Description of the task:
Return each line of the listing exactly, though without its images.

Records provided:
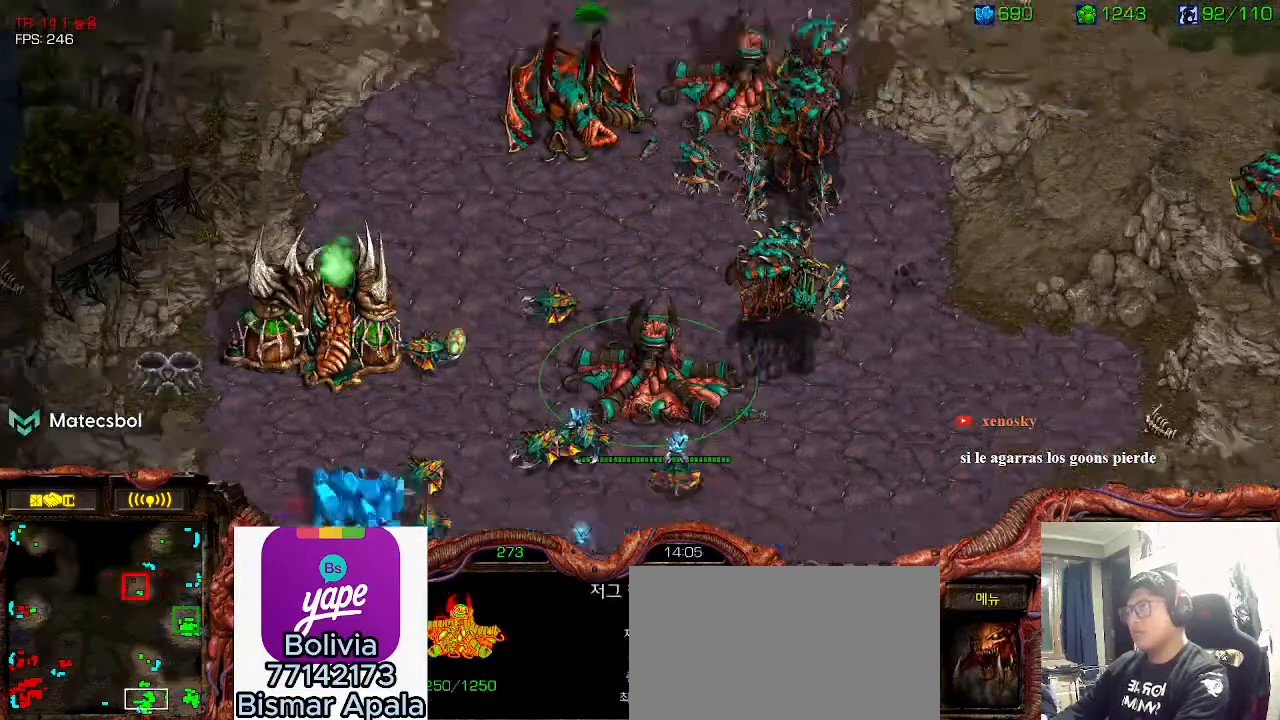
Gameplay with keyboard; each line is a JSON object with the keys held at the frame after it. "events" lists presses ("down") and releases ("up") of "0", "1", "2", "3", "5", "6", "7", "8", "9", "a", "alt_l", "alt_r", "b", "c", "caps_lock", "comma", "ctrl", "d", "e", "f", "g", "h", "i", "j", "k", "l", "m", "n", "o", "q", "r", "s", "shift", "space", "super", "t", "tab", "u", "v", "w", "x", "y" and "z" between this image and that frame as [ms after this image, input, new state], when the widget could be followed in between. No other keys are recorded. Mouse input is not recorded. Not read: 4.
{"keys": []}
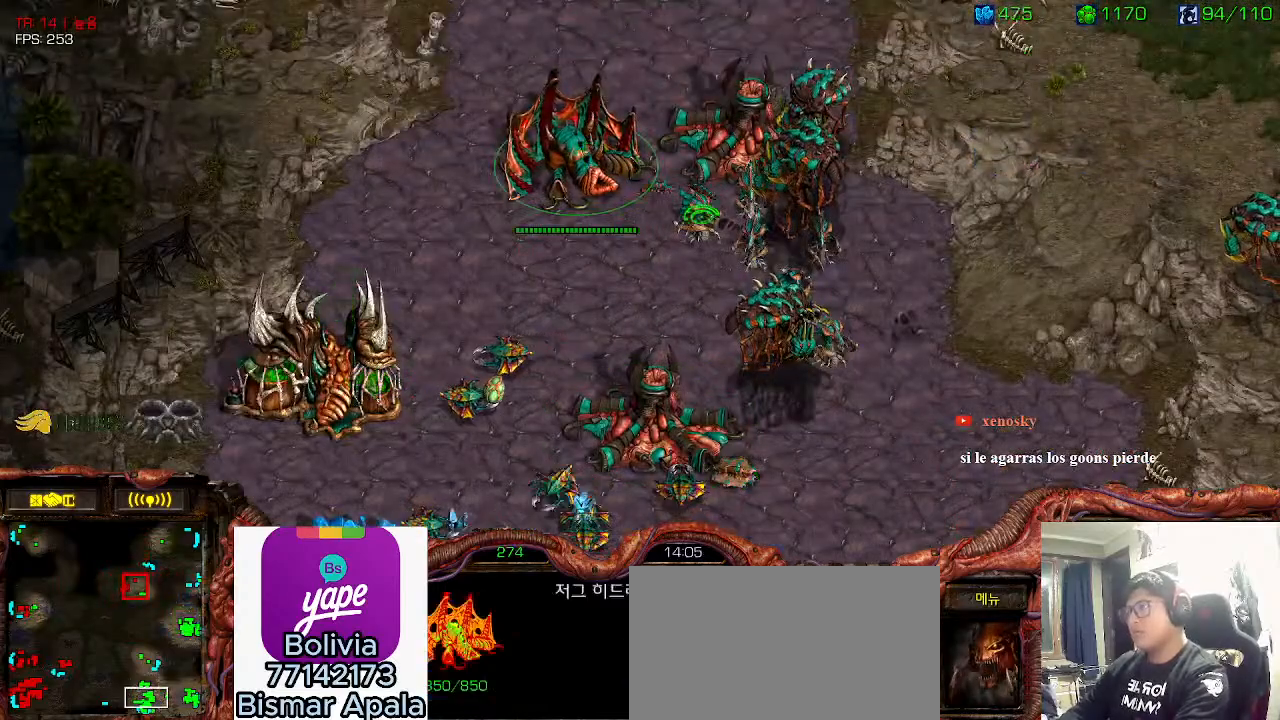
{"keys": [], "events": [[50, "ctrl", "down"], [300, "ctrl", "up"]]}
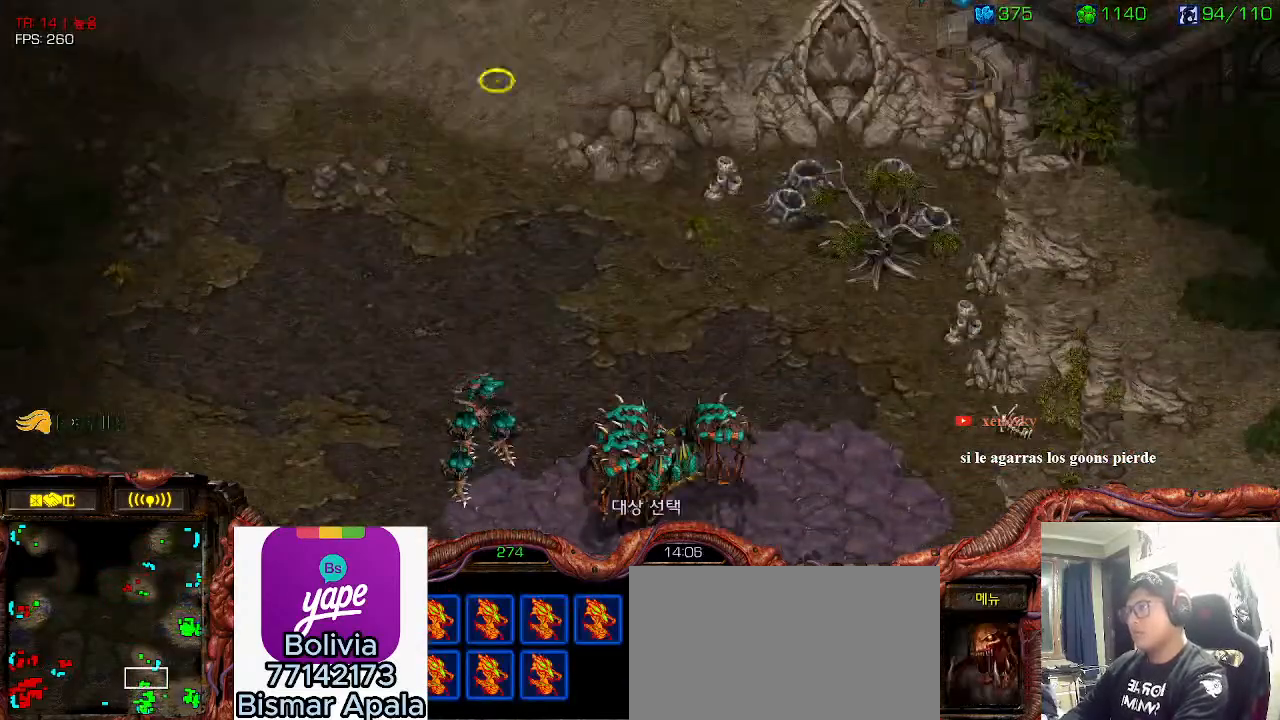
{"keys": [], "events": []}
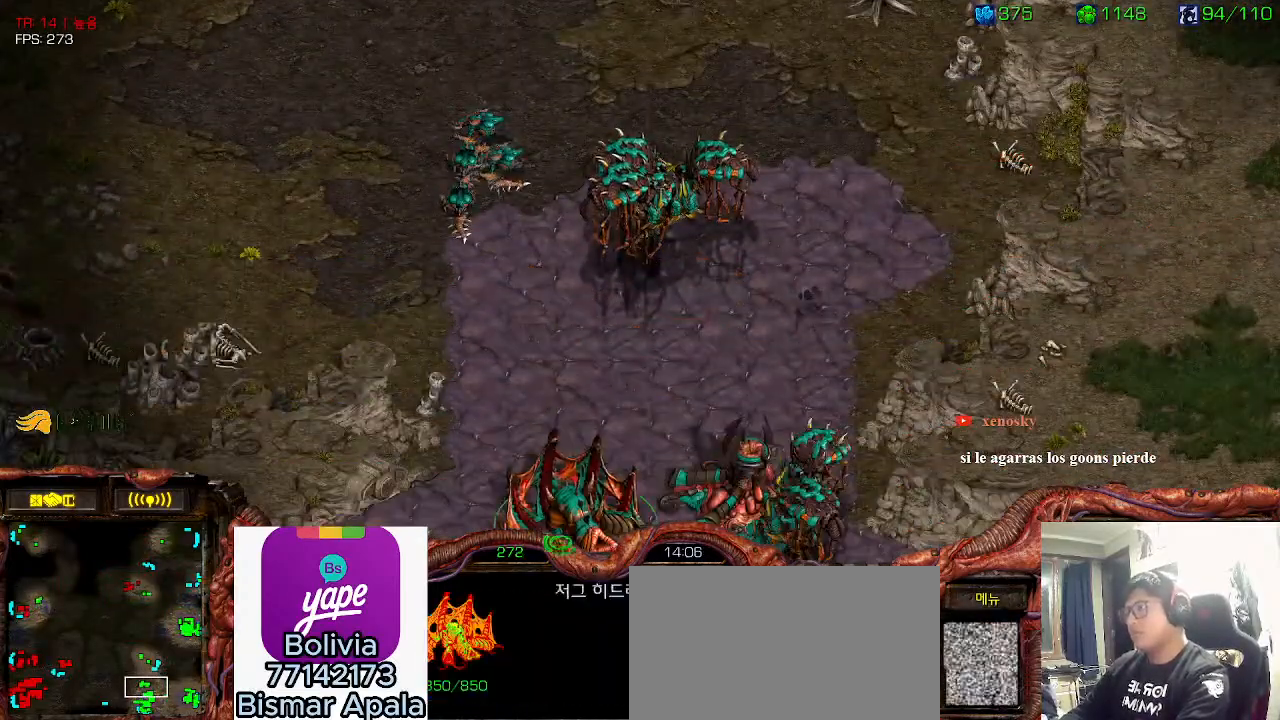
{"keys": []}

Written response:
Gameplay with keyboard; each line is a JSON object with the keys held at the frame after it. "events" lists presses ("down") and releases ("up") of "0", "1", "2", "3", "5", "6", "7", "8", "9", "a", "alt_l", "alt_r", "b", "c", "caps_lock", "comma", "ctrl", "d", "e", "f", "g", "h", "i", "j", "k", "l", "m", "n", "o", "q", "r", "s", "shift", "space", "super", "t", "tab", "u", "v", "w", "x", "y" and "z" between this image and that frame as [ms after this image, input, new state], when the widget could be followed in between. No other keys are recorded. Mouse input is not recorded. Not read: 4.
{"keys": []}
{"keys": [], "events": [[50, "ctrl", "down"], [300, "ctrl", "up"]]}
{"keys": [], "events": []}
{"keys": []}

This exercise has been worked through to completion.